Placing Floyd’s life and death in historical context, the presence of racial domination is clearly an important causative factor going back to slavery, segregation, and the violent imposition of white supremacy in North Carolina, the state where Floyd was born, and Texas where he grew to manhood.  His death in Minneapolis, however, points to the way race entangled with class in northern cities as Thomas Sugrue and other historians have discussed.  Martin Luther King took up this issue in 1965, culminating in his efforts to organise a Poor People’s Movement in the year of his death. That year Nixon won on a law and order campaign inspired by a backlash to the Ghetto revolts, the Civil Rights Act, and the Voting Rights Act.  Had King and Robert Kennedy not fallen victim to violence in 1968, the history that followed might have offered greater hope to Floyd’s family and other poor Americans.

The effort to unite the poor to transcend racial antagonisms was King’s final dream. It was an important theme in Kennedy’s campaign as he deplored poverty in Mississippi, the suicide of young Indians, decaying schools, and unemployed West Virginians.  I enlisted in Kennedy’s campaign that year for those reasons as a twenty-year old who believe that poverty and racial oppression were just as important as ending the war in Vietnam.  Death ended those hopes in 1968 and the United States moved into a more punitive approach to poverty and an increasingly polarised culture during Floyd’s childhood and adult years.  

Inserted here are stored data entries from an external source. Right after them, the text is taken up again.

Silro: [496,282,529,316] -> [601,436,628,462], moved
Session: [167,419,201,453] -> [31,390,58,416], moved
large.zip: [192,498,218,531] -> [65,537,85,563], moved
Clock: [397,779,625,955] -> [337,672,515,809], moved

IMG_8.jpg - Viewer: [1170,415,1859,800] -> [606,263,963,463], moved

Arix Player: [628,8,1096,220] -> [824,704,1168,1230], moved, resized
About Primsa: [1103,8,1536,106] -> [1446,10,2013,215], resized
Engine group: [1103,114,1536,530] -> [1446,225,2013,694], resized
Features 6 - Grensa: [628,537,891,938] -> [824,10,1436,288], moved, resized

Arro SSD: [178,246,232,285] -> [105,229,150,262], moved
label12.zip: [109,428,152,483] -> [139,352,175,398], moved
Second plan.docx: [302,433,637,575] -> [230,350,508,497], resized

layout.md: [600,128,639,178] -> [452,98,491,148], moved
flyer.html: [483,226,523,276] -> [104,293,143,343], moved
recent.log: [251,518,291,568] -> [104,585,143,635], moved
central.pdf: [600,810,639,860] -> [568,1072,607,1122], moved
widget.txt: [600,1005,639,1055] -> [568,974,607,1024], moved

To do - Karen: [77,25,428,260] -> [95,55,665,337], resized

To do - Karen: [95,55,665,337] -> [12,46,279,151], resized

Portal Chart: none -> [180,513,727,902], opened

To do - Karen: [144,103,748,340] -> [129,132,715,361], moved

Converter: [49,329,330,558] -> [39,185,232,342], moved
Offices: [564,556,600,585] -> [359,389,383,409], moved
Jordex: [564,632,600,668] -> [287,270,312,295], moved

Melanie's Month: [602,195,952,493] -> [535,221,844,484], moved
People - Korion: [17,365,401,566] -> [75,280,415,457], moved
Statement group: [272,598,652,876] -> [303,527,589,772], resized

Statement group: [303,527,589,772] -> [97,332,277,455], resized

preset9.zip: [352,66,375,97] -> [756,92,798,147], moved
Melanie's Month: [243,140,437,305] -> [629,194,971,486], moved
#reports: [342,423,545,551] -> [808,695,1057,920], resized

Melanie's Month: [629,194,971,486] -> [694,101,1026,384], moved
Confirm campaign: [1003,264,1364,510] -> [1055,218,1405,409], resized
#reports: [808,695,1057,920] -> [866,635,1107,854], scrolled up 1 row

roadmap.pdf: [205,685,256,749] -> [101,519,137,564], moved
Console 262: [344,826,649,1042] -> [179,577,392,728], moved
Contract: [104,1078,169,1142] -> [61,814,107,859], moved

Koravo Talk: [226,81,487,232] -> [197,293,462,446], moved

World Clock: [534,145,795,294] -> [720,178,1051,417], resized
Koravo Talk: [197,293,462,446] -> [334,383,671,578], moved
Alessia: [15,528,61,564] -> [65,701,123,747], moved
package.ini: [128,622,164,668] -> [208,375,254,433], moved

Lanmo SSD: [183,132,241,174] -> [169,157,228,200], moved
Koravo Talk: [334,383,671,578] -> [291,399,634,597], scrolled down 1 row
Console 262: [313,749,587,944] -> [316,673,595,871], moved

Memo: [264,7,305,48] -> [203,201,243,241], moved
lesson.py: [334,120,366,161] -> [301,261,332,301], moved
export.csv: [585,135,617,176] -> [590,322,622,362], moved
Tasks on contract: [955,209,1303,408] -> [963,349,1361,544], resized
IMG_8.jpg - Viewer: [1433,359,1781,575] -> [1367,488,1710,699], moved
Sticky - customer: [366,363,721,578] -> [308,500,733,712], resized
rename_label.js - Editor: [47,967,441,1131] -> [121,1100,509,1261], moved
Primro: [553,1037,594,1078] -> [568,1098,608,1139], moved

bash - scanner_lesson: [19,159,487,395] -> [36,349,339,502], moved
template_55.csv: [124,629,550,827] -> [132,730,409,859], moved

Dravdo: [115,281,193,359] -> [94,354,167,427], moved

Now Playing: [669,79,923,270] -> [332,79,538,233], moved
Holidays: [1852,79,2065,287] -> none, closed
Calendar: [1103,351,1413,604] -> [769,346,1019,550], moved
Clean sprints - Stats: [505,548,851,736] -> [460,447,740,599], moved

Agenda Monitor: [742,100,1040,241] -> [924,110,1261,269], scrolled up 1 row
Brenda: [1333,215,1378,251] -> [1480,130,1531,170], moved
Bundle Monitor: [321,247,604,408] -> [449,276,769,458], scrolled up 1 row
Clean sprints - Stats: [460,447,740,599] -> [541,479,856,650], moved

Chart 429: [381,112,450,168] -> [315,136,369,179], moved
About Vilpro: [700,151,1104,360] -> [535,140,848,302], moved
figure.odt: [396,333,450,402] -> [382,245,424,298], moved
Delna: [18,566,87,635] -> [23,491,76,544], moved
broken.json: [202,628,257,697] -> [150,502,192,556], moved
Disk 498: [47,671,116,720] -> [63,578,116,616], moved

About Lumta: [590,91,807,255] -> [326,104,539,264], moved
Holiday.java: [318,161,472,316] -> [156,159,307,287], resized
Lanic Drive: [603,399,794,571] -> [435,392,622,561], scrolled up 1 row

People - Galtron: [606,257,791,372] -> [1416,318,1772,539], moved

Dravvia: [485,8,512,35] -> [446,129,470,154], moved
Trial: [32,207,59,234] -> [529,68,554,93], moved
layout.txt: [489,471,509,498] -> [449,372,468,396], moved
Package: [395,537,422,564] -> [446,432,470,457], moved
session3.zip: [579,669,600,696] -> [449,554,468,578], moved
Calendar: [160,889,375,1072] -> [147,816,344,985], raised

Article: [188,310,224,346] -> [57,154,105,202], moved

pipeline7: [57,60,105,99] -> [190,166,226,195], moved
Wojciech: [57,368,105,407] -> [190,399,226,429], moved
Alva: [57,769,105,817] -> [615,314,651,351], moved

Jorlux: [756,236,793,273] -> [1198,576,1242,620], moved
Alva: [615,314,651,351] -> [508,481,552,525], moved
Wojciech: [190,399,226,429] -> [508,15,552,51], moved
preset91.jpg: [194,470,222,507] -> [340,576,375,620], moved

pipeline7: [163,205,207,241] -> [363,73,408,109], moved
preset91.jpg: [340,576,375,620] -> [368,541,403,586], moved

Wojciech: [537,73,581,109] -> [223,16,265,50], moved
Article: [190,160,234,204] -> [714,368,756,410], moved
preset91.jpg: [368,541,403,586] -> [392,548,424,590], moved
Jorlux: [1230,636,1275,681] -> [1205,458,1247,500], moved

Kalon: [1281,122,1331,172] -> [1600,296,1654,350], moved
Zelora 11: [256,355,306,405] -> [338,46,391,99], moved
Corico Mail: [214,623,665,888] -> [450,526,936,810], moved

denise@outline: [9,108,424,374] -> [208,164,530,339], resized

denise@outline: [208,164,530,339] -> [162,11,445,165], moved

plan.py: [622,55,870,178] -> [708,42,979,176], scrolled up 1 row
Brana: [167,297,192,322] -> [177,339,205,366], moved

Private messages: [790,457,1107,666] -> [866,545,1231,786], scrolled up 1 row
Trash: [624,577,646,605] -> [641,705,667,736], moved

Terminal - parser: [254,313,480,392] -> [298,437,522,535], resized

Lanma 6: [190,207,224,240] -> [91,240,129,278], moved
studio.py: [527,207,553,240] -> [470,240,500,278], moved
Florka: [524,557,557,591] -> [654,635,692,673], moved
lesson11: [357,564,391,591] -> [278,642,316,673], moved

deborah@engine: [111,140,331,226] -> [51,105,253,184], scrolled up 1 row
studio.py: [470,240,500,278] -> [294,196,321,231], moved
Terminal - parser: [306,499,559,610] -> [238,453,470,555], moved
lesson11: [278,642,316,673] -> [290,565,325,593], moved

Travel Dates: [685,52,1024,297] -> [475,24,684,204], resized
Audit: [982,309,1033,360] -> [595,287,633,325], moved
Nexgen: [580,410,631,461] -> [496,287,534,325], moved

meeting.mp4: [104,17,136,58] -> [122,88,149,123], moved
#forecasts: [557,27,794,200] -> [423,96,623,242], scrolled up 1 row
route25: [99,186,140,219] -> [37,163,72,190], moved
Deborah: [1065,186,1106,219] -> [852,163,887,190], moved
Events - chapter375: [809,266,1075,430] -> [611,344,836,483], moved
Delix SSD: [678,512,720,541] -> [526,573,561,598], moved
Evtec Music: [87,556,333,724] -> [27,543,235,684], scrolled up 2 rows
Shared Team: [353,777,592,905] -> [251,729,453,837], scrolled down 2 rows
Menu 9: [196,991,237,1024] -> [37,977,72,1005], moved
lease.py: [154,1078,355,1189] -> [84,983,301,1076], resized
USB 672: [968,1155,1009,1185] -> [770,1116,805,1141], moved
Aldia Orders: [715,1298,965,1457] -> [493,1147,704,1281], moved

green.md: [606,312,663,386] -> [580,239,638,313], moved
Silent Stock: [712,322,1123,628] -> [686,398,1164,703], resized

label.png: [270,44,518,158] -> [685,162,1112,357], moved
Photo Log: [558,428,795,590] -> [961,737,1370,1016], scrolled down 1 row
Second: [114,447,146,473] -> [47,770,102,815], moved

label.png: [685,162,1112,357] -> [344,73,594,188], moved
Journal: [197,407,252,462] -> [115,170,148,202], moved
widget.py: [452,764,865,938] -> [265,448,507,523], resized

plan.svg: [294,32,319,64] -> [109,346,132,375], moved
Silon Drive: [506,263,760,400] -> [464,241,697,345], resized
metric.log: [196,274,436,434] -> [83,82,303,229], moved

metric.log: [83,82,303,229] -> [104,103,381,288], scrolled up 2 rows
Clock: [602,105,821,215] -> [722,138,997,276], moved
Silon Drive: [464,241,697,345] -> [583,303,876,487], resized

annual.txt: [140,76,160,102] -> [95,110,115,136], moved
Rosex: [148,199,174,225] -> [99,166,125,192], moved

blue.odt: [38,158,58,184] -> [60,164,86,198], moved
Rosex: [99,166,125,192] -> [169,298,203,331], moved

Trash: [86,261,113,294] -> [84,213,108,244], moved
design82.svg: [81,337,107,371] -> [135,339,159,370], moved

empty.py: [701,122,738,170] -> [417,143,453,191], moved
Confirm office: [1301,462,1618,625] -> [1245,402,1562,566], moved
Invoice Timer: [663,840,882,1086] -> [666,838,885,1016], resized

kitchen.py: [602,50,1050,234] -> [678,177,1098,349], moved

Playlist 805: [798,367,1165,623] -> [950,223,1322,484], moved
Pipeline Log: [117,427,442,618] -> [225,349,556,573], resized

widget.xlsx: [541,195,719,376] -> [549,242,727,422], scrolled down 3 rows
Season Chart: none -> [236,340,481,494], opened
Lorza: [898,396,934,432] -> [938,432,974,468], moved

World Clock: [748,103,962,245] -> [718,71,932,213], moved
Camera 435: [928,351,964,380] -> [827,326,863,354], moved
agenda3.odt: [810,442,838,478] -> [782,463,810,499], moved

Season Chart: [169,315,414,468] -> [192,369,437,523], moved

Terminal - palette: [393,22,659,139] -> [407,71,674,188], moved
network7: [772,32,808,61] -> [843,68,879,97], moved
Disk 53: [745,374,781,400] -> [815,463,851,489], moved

Perhaps now the protests in cities and towns throughout the United States can revive those campaigns for equality and lives of ‘purpose and dignity’ for all Americans as Robert Kennedy pledged in 1968 but it requires structural change to an undemocratic political system, regressive taxation system, unequal education, inadequate healthcare, and many other areas of American life that contributed to the tragic life and death of George Floyd. As Cass Sunstein has argued, it requires the enactment of Franklin Roosevelt’s “Second Bill of Rights” that he, like King and Kennedy, did not live to realize. It requires what Alice Kessler-Harris described as the politics of “collective responsibility” that has enabled New Zealand, where I now teach American history, to avoid the catastrophe now engulfing the United States.